PET data analysis and kinetic modeling of 11C-dLop
Dynamic 11C-dLop PET data were sorted into frame sequences as mentioned above. The arterial blood input curve obtained from the μPET was corrected for plasma-whole blood ratio and metabolites. An ROI was signed around the whole brain on the 18F-FDG scan images and was used to determine the 11C-dLop brain time-activity curve (Figure 3). All data were loaded and analyzed with the PMOD software package (version 3.1., PMOD Technologies Ltd., Zurich, Switzerland).

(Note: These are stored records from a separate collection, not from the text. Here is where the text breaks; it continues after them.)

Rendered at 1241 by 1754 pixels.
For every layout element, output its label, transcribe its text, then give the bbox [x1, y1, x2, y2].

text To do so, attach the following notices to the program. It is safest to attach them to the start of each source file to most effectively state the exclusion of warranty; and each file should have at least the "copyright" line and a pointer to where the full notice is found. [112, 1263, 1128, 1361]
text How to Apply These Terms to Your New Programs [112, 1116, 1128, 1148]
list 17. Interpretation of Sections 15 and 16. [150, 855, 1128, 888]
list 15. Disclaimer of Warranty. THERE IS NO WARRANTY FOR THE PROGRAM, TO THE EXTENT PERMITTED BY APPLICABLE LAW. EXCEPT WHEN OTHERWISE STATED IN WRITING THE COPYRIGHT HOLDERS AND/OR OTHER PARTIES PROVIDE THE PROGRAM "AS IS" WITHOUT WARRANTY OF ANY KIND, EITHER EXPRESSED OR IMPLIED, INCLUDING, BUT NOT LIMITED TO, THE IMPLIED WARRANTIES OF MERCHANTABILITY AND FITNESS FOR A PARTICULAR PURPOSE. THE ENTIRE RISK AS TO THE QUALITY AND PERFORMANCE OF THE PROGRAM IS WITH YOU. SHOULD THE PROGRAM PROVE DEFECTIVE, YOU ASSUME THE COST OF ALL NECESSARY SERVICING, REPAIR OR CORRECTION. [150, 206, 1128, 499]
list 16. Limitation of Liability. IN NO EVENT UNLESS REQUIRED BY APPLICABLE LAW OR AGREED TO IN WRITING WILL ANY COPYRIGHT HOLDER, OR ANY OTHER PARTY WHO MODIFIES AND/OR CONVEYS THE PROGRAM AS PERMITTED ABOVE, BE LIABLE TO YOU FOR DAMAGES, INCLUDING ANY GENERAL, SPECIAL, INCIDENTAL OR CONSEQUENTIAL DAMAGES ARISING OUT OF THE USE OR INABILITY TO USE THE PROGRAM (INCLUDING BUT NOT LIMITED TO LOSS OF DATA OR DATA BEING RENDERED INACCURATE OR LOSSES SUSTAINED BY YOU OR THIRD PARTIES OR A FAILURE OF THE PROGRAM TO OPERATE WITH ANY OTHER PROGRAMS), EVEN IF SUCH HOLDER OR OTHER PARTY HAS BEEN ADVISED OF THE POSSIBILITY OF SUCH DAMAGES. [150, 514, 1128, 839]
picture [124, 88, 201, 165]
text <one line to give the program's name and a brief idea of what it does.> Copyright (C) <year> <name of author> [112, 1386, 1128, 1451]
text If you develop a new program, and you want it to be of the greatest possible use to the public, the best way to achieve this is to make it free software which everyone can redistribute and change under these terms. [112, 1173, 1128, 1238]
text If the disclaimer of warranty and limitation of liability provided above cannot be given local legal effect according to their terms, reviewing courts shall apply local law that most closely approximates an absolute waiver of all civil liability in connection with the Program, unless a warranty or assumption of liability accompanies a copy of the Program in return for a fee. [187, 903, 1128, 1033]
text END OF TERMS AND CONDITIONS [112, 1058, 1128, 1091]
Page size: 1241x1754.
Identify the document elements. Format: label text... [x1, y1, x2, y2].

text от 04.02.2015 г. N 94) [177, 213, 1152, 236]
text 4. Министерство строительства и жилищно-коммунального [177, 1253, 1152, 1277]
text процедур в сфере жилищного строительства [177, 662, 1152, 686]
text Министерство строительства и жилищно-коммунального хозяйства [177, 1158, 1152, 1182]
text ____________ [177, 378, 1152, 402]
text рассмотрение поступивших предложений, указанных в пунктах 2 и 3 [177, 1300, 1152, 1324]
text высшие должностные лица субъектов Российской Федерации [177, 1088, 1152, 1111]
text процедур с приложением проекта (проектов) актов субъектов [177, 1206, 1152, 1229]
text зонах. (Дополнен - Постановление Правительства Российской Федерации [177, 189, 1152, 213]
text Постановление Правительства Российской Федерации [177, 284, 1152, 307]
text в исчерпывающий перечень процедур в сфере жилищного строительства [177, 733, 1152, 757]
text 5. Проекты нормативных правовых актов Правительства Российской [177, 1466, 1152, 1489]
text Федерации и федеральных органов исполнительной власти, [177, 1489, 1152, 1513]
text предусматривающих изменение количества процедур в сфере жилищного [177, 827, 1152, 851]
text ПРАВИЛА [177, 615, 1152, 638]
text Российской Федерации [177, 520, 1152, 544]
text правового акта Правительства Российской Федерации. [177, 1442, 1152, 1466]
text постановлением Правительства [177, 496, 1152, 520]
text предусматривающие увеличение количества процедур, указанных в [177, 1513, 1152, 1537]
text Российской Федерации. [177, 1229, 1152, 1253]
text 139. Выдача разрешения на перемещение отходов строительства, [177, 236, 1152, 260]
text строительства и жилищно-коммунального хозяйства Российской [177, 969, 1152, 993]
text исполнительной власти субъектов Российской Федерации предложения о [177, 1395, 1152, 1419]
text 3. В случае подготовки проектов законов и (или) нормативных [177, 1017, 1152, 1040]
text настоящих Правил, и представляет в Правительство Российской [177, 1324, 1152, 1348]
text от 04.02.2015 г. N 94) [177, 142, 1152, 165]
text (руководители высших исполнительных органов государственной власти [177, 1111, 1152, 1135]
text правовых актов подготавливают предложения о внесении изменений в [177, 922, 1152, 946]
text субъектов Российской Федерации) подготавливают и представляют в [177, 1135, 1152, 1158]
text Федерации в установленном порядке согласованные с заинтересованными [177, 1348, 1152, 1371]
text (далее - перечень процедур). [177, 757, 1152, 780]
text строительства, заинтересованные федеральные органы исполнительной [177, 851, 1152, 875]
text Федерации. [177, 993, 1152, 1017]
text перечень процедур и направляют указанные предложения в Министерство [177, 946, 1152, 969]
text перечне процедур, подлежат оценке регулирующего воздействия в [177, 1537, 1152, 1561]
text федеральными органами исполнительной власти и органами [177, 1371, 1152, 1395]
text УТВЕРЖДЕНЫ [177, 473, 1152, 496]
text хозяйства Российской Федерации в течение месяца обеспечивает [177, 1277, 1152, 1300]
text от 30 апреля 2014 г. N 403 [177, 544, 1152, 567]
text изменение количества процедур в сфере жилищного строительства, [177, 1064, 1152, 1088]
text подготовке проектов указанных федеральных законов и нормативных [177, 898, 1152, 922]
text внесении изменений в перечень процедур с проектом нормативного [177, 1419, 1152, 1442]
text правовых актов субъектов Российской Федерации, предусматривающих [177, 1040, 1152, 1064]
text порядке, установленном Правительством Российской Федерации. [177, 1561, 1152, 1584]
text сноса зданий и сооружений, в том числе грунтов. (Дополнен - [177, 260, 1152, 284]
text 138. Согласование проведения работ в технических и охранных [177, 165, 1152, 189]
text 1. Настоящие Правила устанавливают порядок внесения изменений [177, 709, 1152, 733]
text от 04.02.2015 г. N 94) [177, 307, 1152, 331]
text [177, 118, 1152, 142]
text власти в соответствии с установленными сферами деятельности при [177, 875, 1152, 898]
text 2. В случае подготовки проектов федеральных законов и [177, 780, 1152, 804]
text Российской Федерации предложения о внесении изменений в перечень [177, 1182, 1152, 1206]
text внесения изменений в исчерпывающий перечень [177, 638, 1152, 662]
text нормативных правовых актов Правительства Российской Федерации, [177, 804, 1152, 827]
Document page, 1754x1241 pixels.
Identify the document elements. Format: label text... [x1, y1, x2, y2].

Standardized uptake values (SUVs) were calculated using the following equation: A/(ID/BW), where A is the decay-corrected radioactivity concentration in the brain (measured in kilobecquerels per cubic centimeter), ID is the injected dose of 11C-dLop (measured in kilobecquerels), and BW is the mice body weight (measured in grams), resulting in SUVs expressed as grams per milliliter. To account for mice differences in the blood concentrations, which are the driving force for the brain concentrations, the brain-to-blood ratio was calculated using the SUVs in the blood and in the brain. A one-tissue compartment model was investigated, in which the rate constants K
1 and k
2 represent, respectively, the rate of transport from plasma to brain and the rate of outflow from the brain to the plasma. A two-tissue compartment model (with or without k4 fixed to 0) was also considered, since interaction of 11C-dLop in the brain might occur. The volume of vasculature was set as a variable in the compartment model.
Statistical analysis
All calculated outcome parameters, differences between WT mice with and without cyclosporine, and KO mice were investigated with ANOVA and Bonferroni post hoc testing. The level of statistical significance was set to 5%.